**TASK ITEM**
Please copy all of the data that follows exactly, leaving any pictures out.

__________

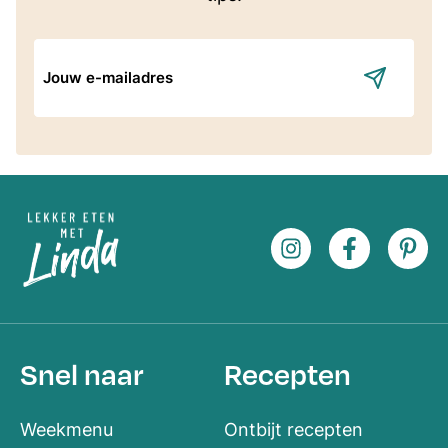
E-
mailadres
Snel naar
Recepten
Weekmenu
Ontbijt recepten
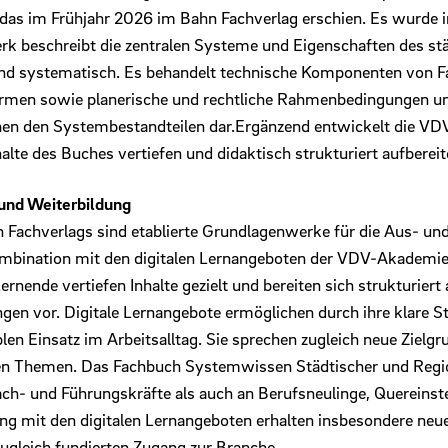
 das im Frühjahr 2026 im Bahn Fachverlag erschien. Es wurde 
k beschreibt die zentralen Systeme und Eigenschaften des stä
d systematisch. Es behandelt technische Komponenten von F
formen sowie planerische und rechtliche Rahmenbedingungen und
 den Systembestandteilen dar.Ergänzend entwickelt die VDV
halte des Buches vertiefen und didaktisch strukturiert aufbereit
 und Weiterbildung
 Fachverlags sind etablierte Grundlagenwerke für die Aus- und
ombination mit den digitalen Lernangeboten der VDV-Akademie 
ernende vertiefen Inhalte gezielt und bereiten sich strukturie
ngen vor. Digitale Lernangebote ermöglichen durch ihre klare 
blen Einsatz im Arbeitsalltag. Sie sprechen zugleich neue Zielgr
n Themen. Das Fachbuch Systemwissen Städtischer und Regi
ach- und Führungskräfte als auch an Berufsneulinge, Quereinst
ung mit den digitalen Lernangeboten erhalten insbesondere neu
zugleich fundierten Zugang zur Branche.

__________

**TASK OUTPUT**
E-
mailadres
Snel naar
Recepten
Weekmenu
Ontbijt recepten
 das im Frühjahr 2026 im Bahn Fachverlag erschien. Es wurde 
k beschreibt die zentralen Systeme und Eigenschaften des stä
d systematisch. Es behandelt technische Komponenten von F
formen sowie planerische und rechtliche Rahmenbedingungen und
 den Systembestandteilen dar.Ergänzend entwickelt die VDV
halte des Buches vertiefen und didaktisch strukturiert aufbereit
 und Weiterbildung
 Fachverlags sind etablierte Grundlagenwerke für die Aus- und
ombination mit den digitalen Lernangeboten der VDV-Akademie 
ernende vertiefen Inhalte gezielt und bereiten sich strukturie
ngen vor. Digitale Lernangebote ermöglichen durch ihre klare 
blen Einsatz im Arbeitsalltag. Sie sprechen zugleich neue Zielgr
n Themen. Das Fachbuch Systemwissen Städtischer und Regi
ach- und Führungskräfte als auch an Berufsneulinge, Quereinst
ung mit den digitalen Lernangeboten erhalten insbesondere neu
zugleich fundierten Zugang zur Branche.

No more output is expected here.